Jesus experienced in the presence of John the Baptist’s congregation the joy that every human longs to be made aware of and awakened to.  And boldly and assertively he responds with, “Abba, Father.”  And then
w a i t   
f o r  
i t
places that very experience of Jesus inside of us and we to hear the voice, see the Spirit, feel heaven’s delight.  And gush out, “Abba, Father.”

And the experience and conviction of that is at the center of everything that happens from today’s journal forward.

He’s proud of you.  And the experience and conviction of that is at the center of everything that happens from today's journal forward.  In fact, without that, this becomes nothing more than the next trendy self-help book.  We must be convinced of this all the way down past our subconscious, into the vortex of our existence, that ontological mass from which our will and drive, our action and reactions, that place where our thoughts take shape and form.  When the shaking and quaking in your life is epicentered in, "I am loved.  My presence is delighted in.  My Father enjoys me," you see through everything, walk through everything, and become you.

CHREIA OF ACTION

  • Conversation.  Have a conversation with Cleopas.  Discuss the moments you sensed God was more like a father than a force.
  • Reflection.   Reflect on your life, when have you sensed God's pride and joy in you?
  • Prayer.  Pray Luke 3.21-22 using the tools of lectio divina for narratives (I know you did it yesterday, but this will need more than a couple days to seep into your existence ).  This time as you pray put it together with yesterday's recapitulation exercise and IMAGINE you are Jesus, in the waters.  Imagine the Father speaking this over you.  Meditate on it until you experience the joy of Jesus. 

 

UPNEXT: Meeting With Gandalf

 

 

*Mk1.11, Jesus has yet to preach his first sermon, perform his first work of compassion, build out his first movement.  At this point, all he has done is just be a son.  And his Father is proud!  Jesus will never attend the prestigious Schools of Hillel or Tutelage of Gamaliel, start a successful business, write a book, win an athletic event, representing his people in the Greek Gymnasium Games at Scythopolis.  His Father pride is not about what he has done or what his potential will be, but just in the relational now of who he presently is.
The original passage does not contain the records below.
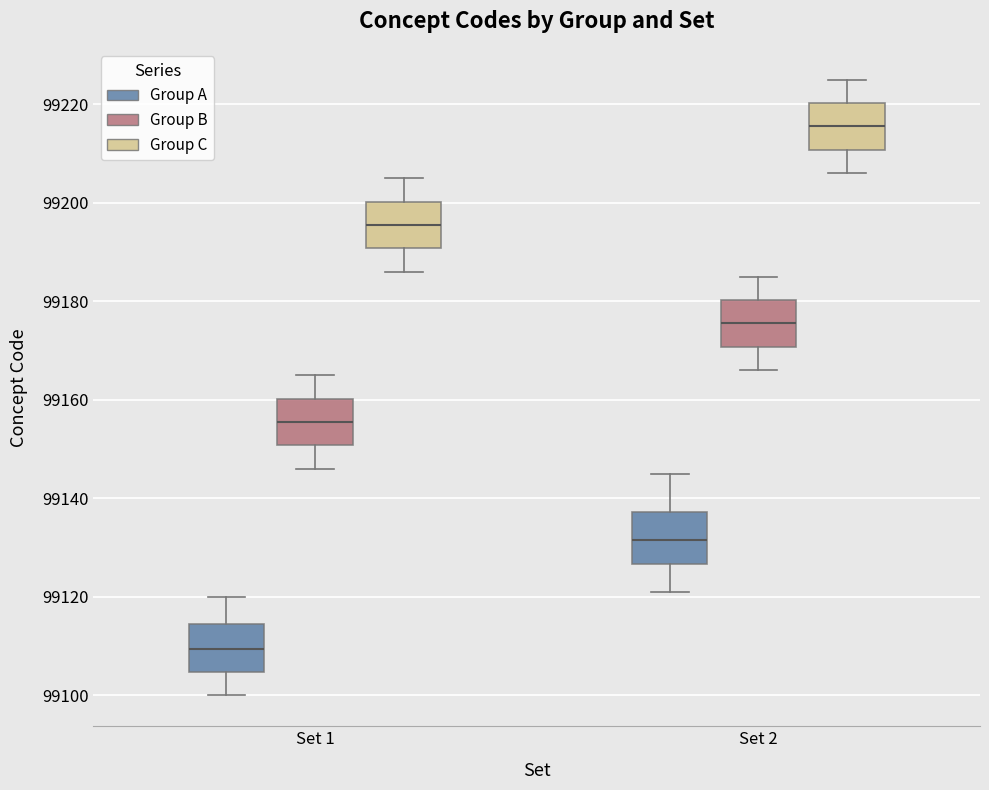

Reading left to right, transcribe this box plot: for each box, give where its median line is, the range the box spans, and where its two whiskers end, as read against the y-axis. The values are not printed on the chart, so give them approximately, as read against the axis.

Set 1 (Group A): median 99110, box 99104 to 99114, whiskers 99100 to 99120
Set 1 (Group B): median 99156, box 99150 to 99160, whiskers 99146 to 99166
Set 1 (Group C): median 99196, box 99190 to 99200, whiskers 99186 to 99206
Set 2 (Group A): median 99132, box 99126 to 99138, whiskers 99122 to 99146
Set 2 (Group B): median 99176, box 99170 to 99180, whiskers 99166 to 99186
Set 2 (Group C): median 99216, box 99210 to 99220, whiskers 99206 to 99226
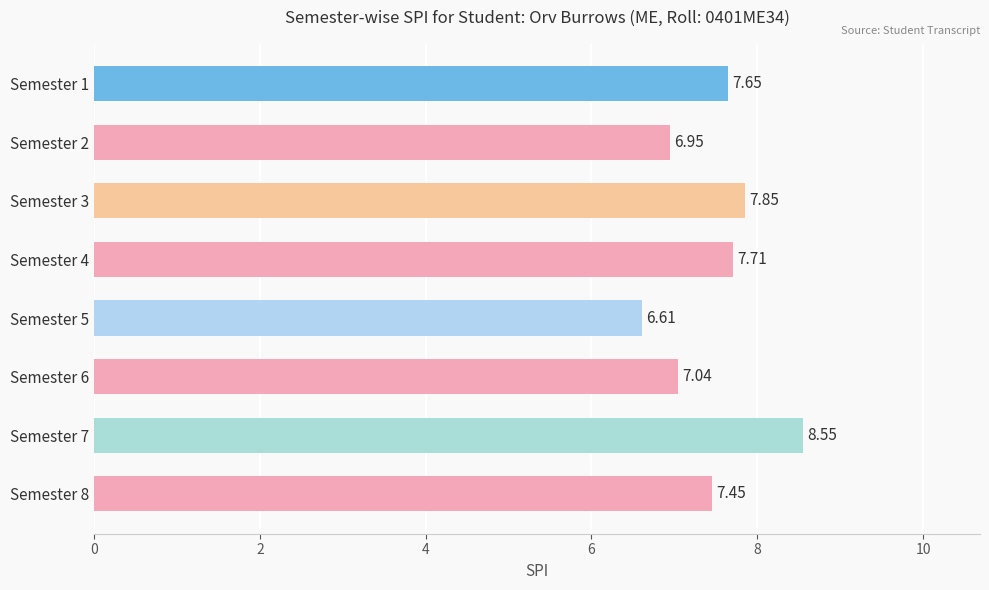

Approximately how many times larger is the value at Semester 4 compared to Semester 2?

1.1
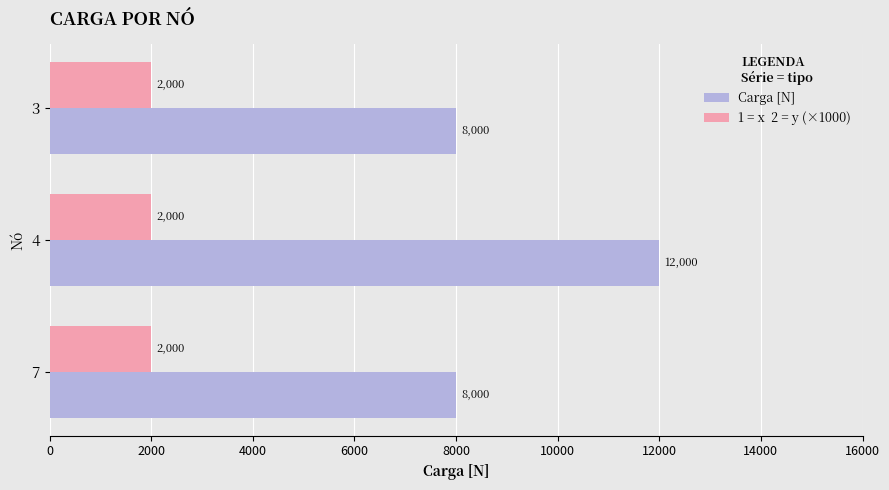

Which label corresponds to the largest value in the chart?

4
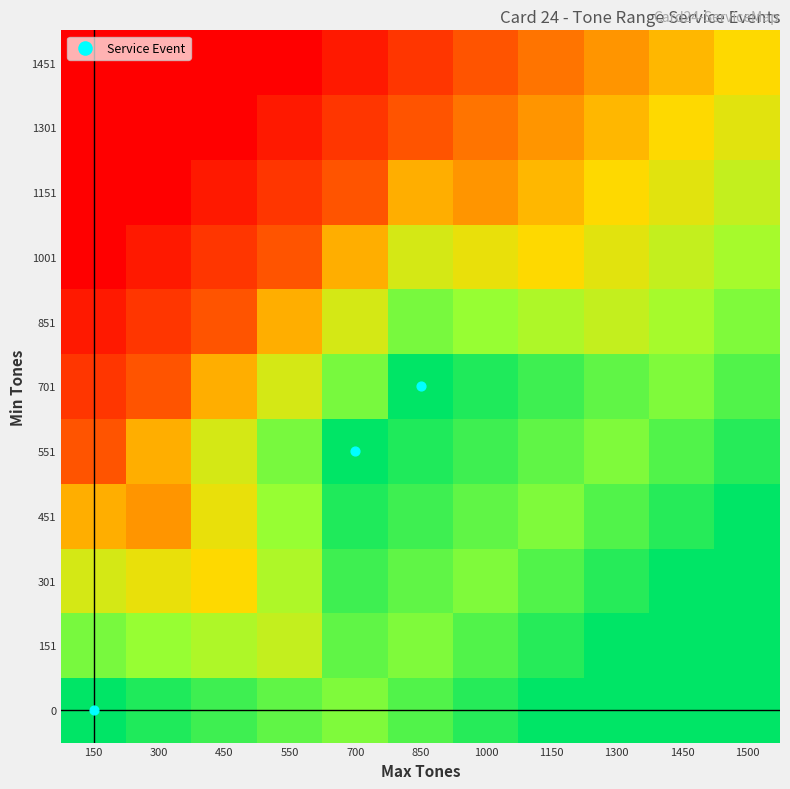

Which category has the lowest value across all series?

150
**Mk14.6, Jews commonly referred to God with the more formal “Father,” but what Jesus does here by calling God, “Abba” (an intimate Aramaic term and deeply personal expression, akin to 'Papa') is unique.  Jesus’ intense spiritual experience and baptismal encounter provide a window into this expression.

***Lk 15.20, As we experience the joy of Jesus, we wonder about our place in all of this, and Jesus speaking to the whores, thieves, swindlers and irreligious cynics says this while the religious elite look on in pious arrogance.

****Gal.4.6, Paul calls this a mystery.  That what Jesus had we have.  That the "Abba" experience and relationship is ours.